The Common Seal of the Takeovers Panel was affixed in the presence of:

[Seal]

D O Jones,
Chairperson.


Statement of reasons

This notice applies to acts or omissions occurring on or after 1 October 2009 and expires on 31 January 2010.

The Takeovers Panel (the Panel) has granted exemptions in respect of a proposed rights issue to be conducted by Southern Travel Holdings Limited (STH), which is to be fully underwritten by Rodney Walshe Limited (RWL).

RWL and its associates hold or control shares in STH representing 25.66% of the total STH voting securities on issue. STH proposes to raise capital by way of a pro-rata non-renounceable rights issue. The rights issue is to be fully underwritten by RWL. If the rights issue is undersubscribed and RWL is called upon to take up the shortfall under its underwriting agreement, the resulting allotment to RWL will increase its voting control in STH, when taken with its associates, above 25.66%. This will trigger rule 6 of the Takeovers Code (the Code).

Shareholder approval under rule 7(d) of the Code for such an allotment is to be sought at STH’s annual general meeting, to be held on or about 12 November 2009. Rule 7(d) requires that the notice of meeting to be sent to STH shareholders (the notice of meeting) disclose the information specified by rule 16 of the Code. The exact numbers and percentages required to be disclosed by rule 16(b) will not be known at the time that the notice of meeting is prepared, owing to uncertainties in the level of shareholder participation in the rights issue. However, potential maximum numbers and percentages will be known.

The Panel has granted the following exemptions:

  • an exemption for RWL from rule 7(d) of the Code in respect of any increase in its voting control in STH resulting from the allotment of voting securities to RWL under the rights issue and underwriting agreement to the extent that that rule requires the notice of meeting to contain the information specified by rule 16(b); and

  • an exemption for STH from rule 16(b) of the Code in respect of the notice of meeting.

The Panel has granted these exemptions on conditions that require disclosure of the potential maximum number and percentage of voting securities that could be acquired instead of the exact number and percentages required by rule 16(b).

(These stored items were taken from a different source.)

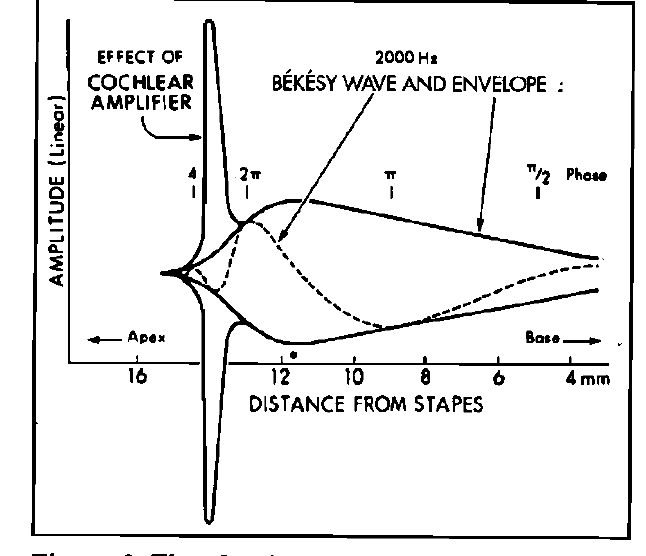
Figure 2. The classic travelling wave and its en- velope is presented together with the cochlear amplifier. Note the frequency difference in ampli- tude peaks between the two (after Davis, 1983, p.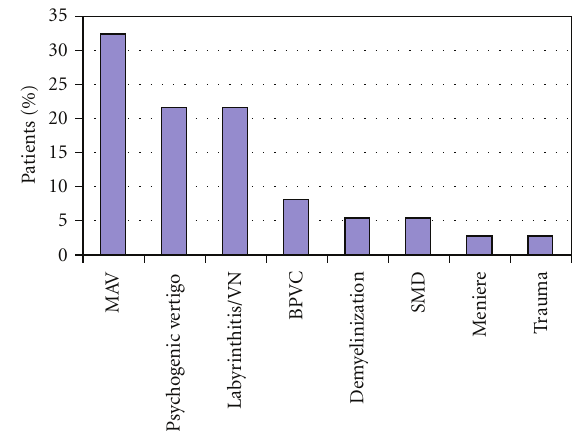
Figure 1: Distribution of the various etiologies for vertigo. MAV: migraine-associated vertigo, VN: vestibular neuritis, BPVC: benign paroxysmal vertigo of childhood, and SMD: space and motion dis-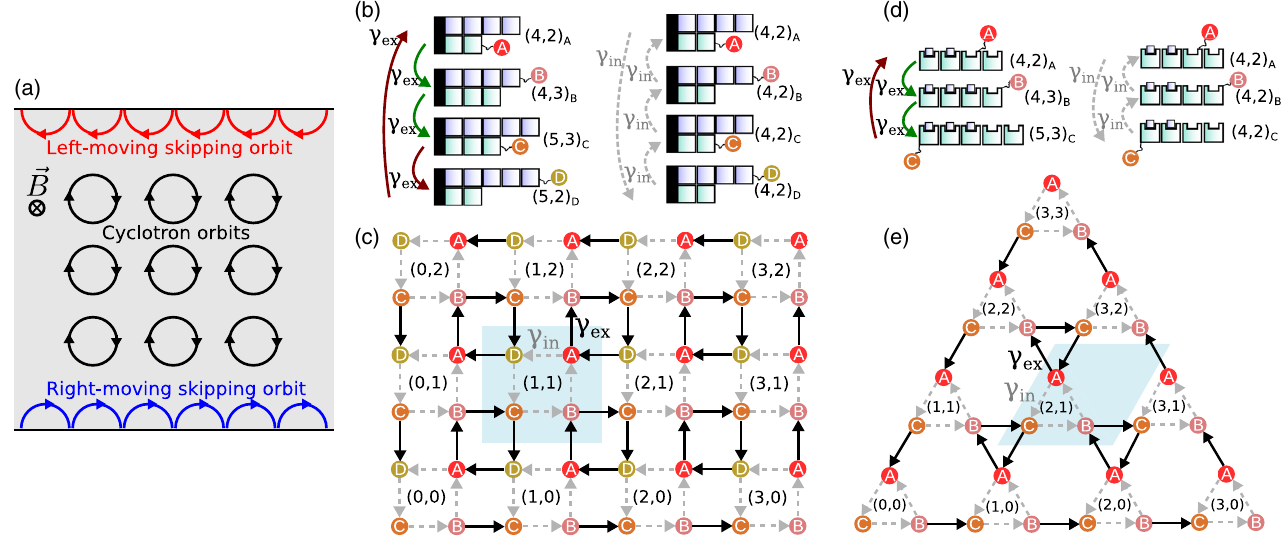
FIG. 1. Minimal motifs and resulting lattices. (a) Semiclassical picture of the quantum Hall effect, where cyclotron orbits of electrons ⃗ B in the bulk, with chirality defined by the perpendicular magnetic field , result in skipping orbits at the edges, giving oppositely directed currents at the top and bottom edges of the sample. (b) Four-state model for a structure composed of two types of monomers, X and Y (violet and green). The configuration of the system is determined by the number of monomers ð x; y Þ and the internal state (A, B, C, or D), and changes of the internal state are represented as tagging a given subunit and thus priming it for addition or removal. External transitions (governed by γ ) involve the addition (green arrows) or removal (red arrows) of subunits, whereas internal transitions (gray, ex γ ) cause relaxation of the internal state. (c) Square lattice corresponding to the four-state model. (d) Three-state model, describing a in system in which subunits X (green) are modified, e.g., via phosphorylation (violet). The external transition from C to A involves the removal (red arrow) of a modified subunit. (e) Kagome lattice corresponding to the three-state model. Note the similarity between the lattices (c,e) and the quantum Hall effect in panel (a), with clockwise external cycles (black, γ ) representing cyclotron orbits and ex internal transitions (gray, γ ) enabling diffusive translation of these orbits. The skipping orbits in panel (a) correspond to the in counterclockwise trajectory along the system boundary in panels (c,e). The shaded blue square and rhombus in panels (c) and (e), respectively, correspond to a unit cell in each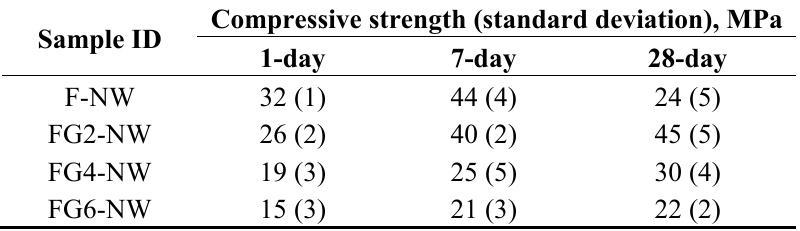
Table 3. Results from the compressive strength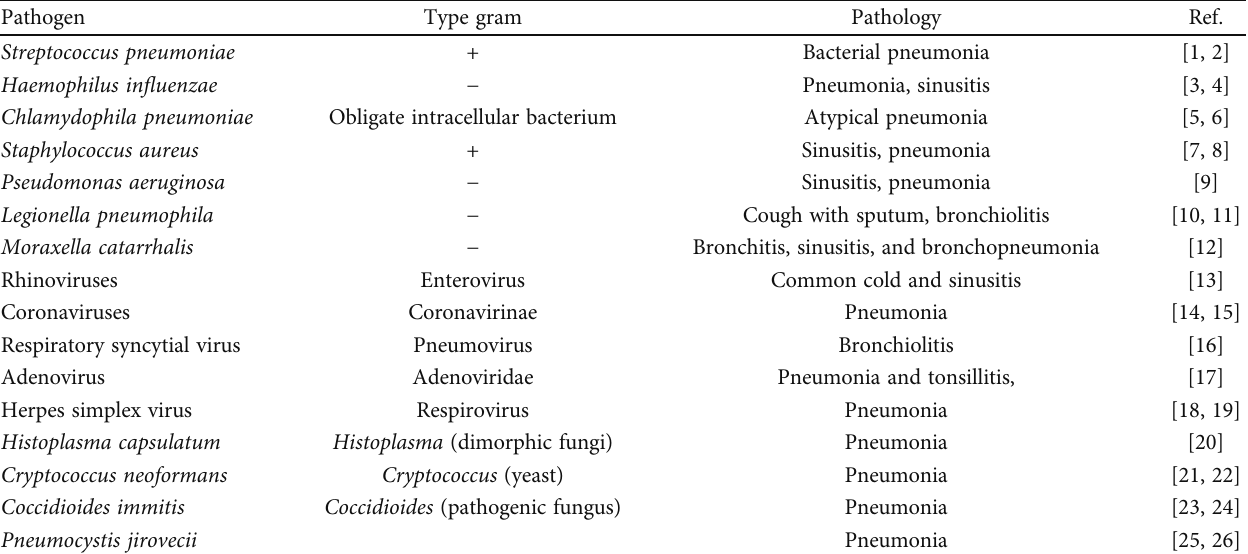
Table 1: Common pathogens concerned in respiratory tract infections (bacteria, viruses, and fungi).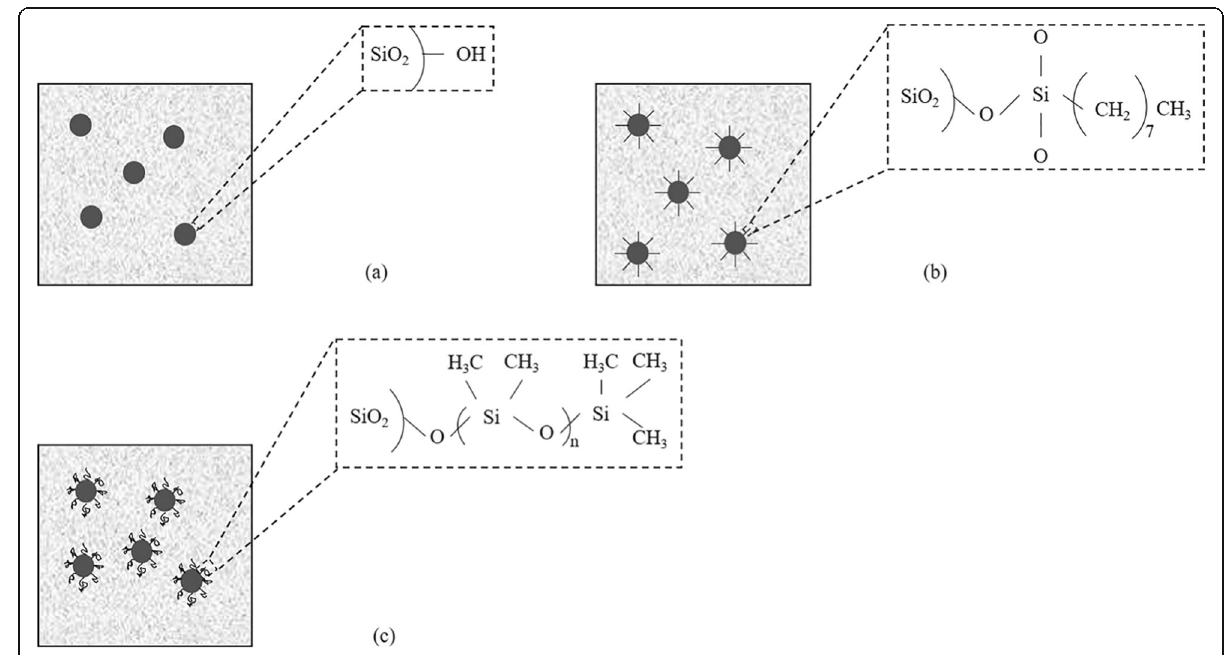
Fig. 3 Replacement of -OH group ( a ) using octyl silane ( b ) and polydimethylsiloxane ( c )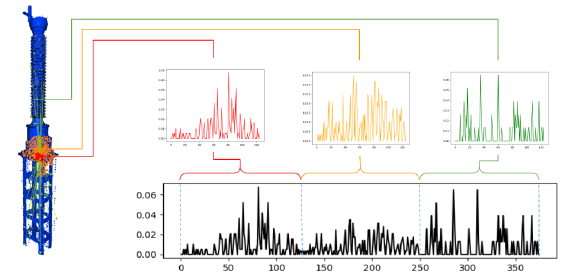
Figure 8. Multi scale neighbours for computing our feature on a keypoint with three radii and 5 3 bins per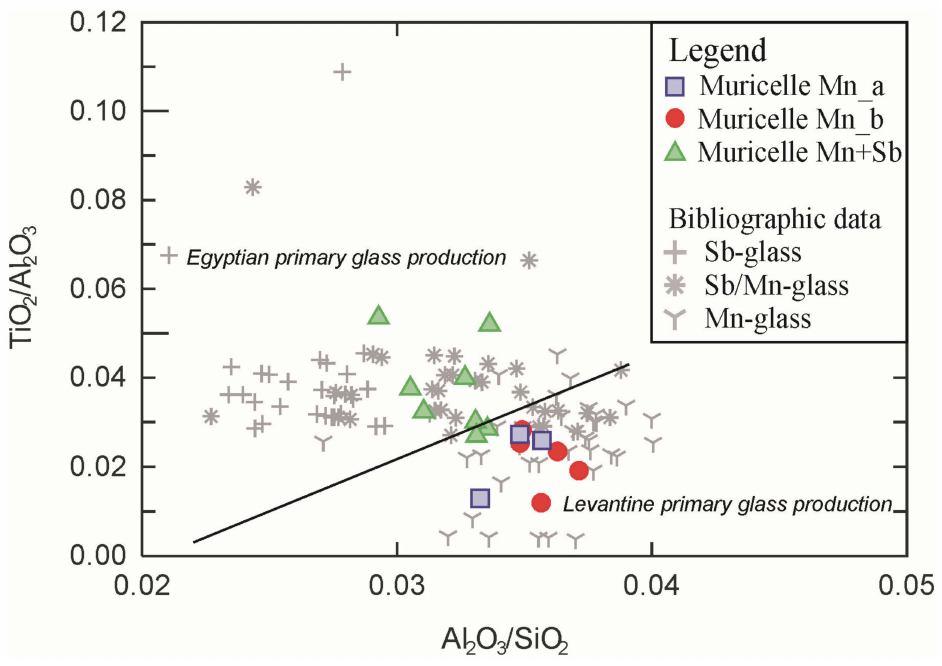
Figure 6. Al 2 O 3 /SiO 2 versus TiO 2 /Al 2 O 3 . The bibliographic data refer to coeval Roman glasses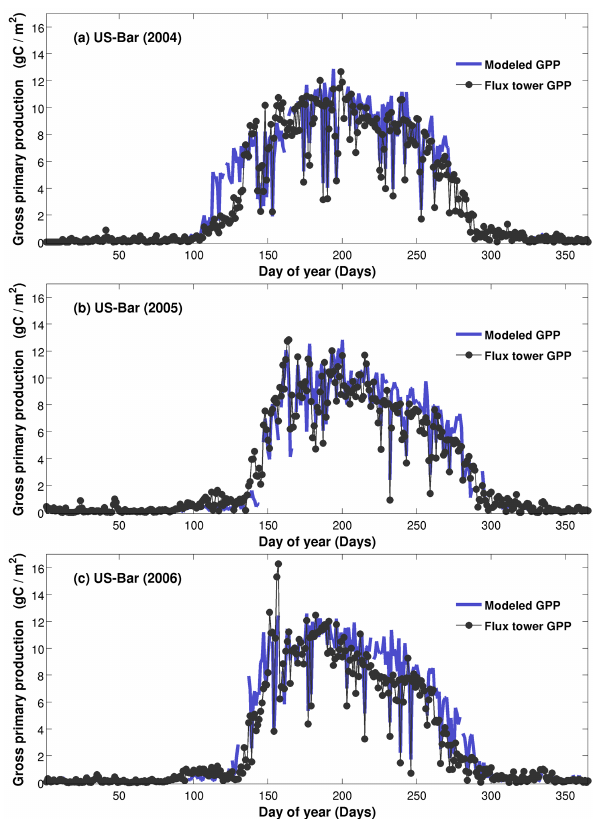
Figure 9. Time series of modeled and measured daily GPP shown for (a) 2004, (b) 2005, and (c) 2006 at the US-Bar site. Model sim- ulation is performed at a half-hourly time step. Measured and mod- eled half-hourly GPP are aggregated to generate daily time series with units converted from µmolCO 2 m − 2 s − 1 to gCm − 2 day − 1 . Occasional negative GPP measurements are set to zeros. Missing points in modeled GPP time series are due to missing measurements of meteorological variables during the daytime photosynthetically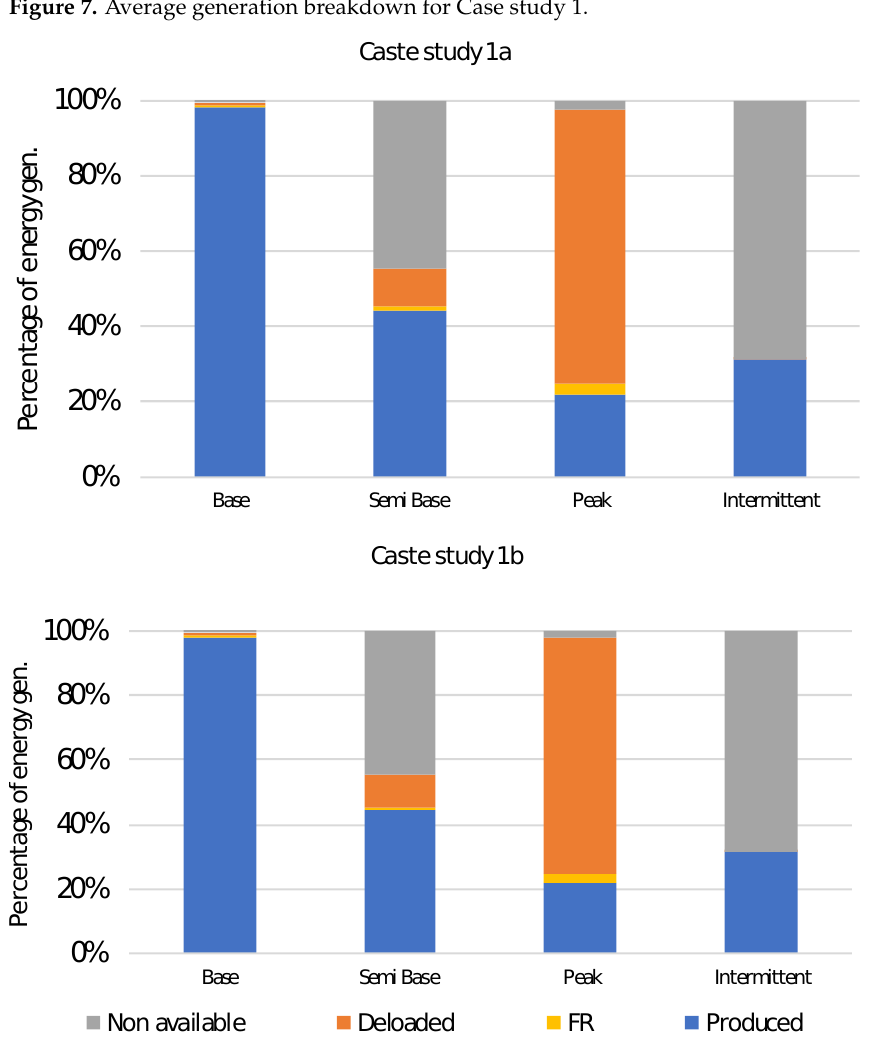
Figure 8. Energy breakdown per technology type for Case study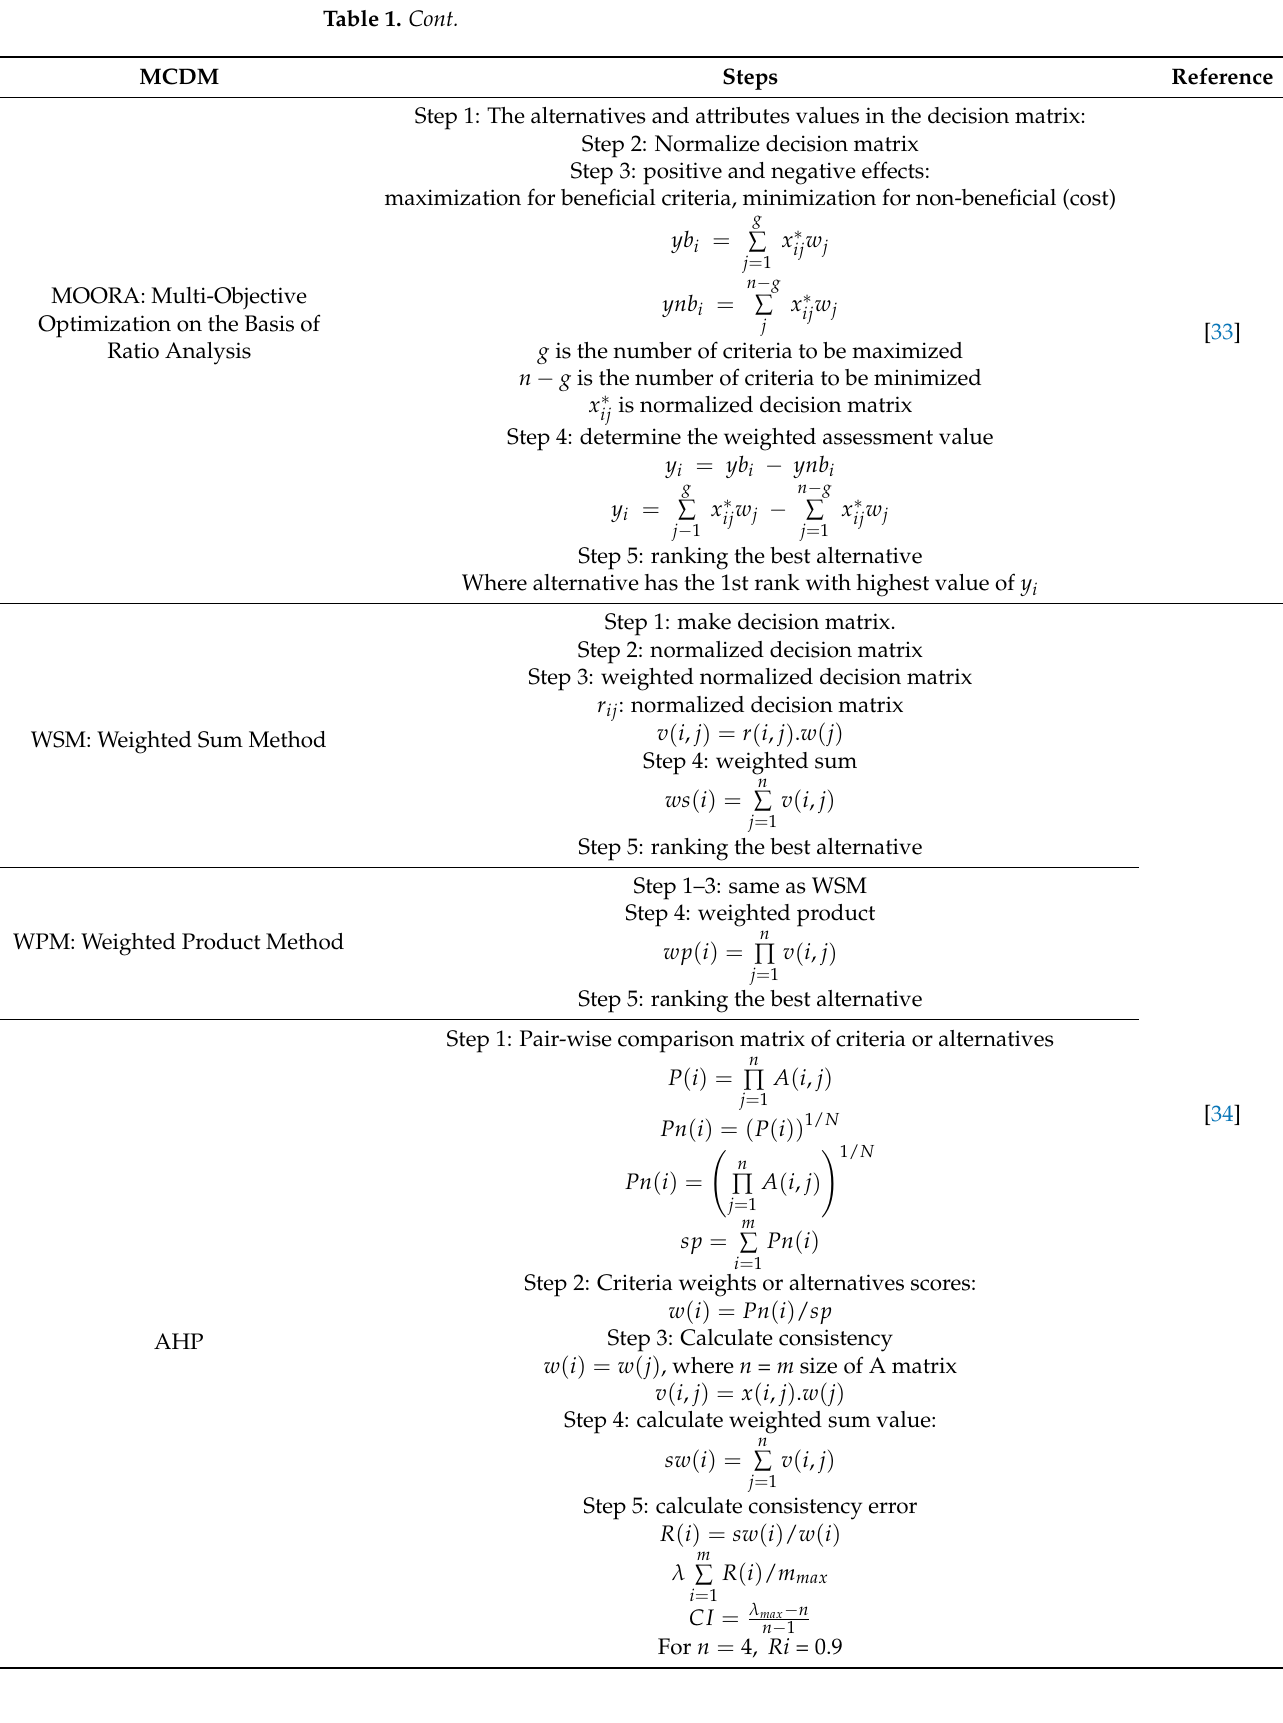
MOORA: Multi-Objective Optimization on the Basis of Ratio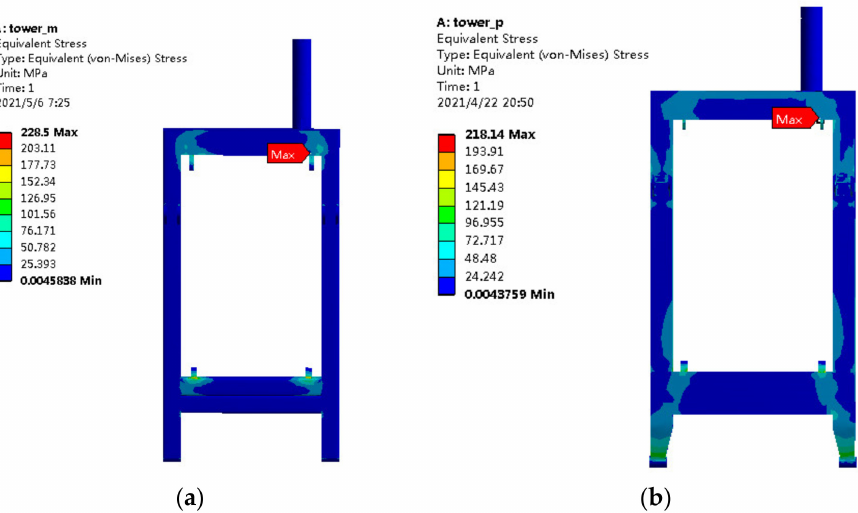
Figure 17. Stress distribution during the vertical laying of the tower. ( a ) Scaled model; ( b ) prototype.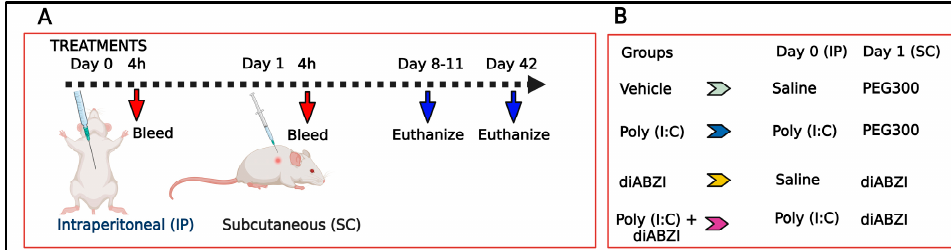
Figure 1. ( A ) Experimental design. Female BALB/cJ mice were given poly (I:C) or saline intraperi- toneally on day 0 and diABZI or 40% PEG300 subcutaneously on day 1. Tail bleeds were collected 4 h after each injection for cytokine analysis. The subcutaneous injection site was monitored for skin inflammation for up to 6 weeks. Mice were euthanized at different time points, and skin from the injection site was studied by histopathology, immunostaining, and inflammatory gene expression. ( B ) Four different experimental groups were studied.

The Panel considers that it is appropriate and consistent with the objectives of the Code to grant the exemptions because—

  • it is impossible for the actual number of voting securities to be allotted and the relevant percentages required by rule 16(b) of the Code to be stated in the notice of meeting, as these numbers and percentages are dependent on the extent to which shareholders of STH participate in the rights issue; and

  • all non-associated shareholders will have an opportunity to vote on the potential allotment of voting securities to RWL under the various arrangements; and

  • if the non-associated shareholders approve the potential maximum allotment of voting securities to RWL, then, by implication, the shareholders also approve the allotment of a lesser number of voting securities to RWL; and

  • the rights issue will be conducted under registered prospectus. The ability for a shareholder to subscribe for securities and thus provide adequate funding to ensure a company's growth is an acknowledged method of raising capital in New Zealand, and the Panel should facilitate these arrangements by granting appropriate exemptions where necessary.


Issued under the authority of the Acts and Regulations Publication Act 1989.

Date of notification in Gazette: 29 October 2009.

This notice is administered by the Takeovers Panel.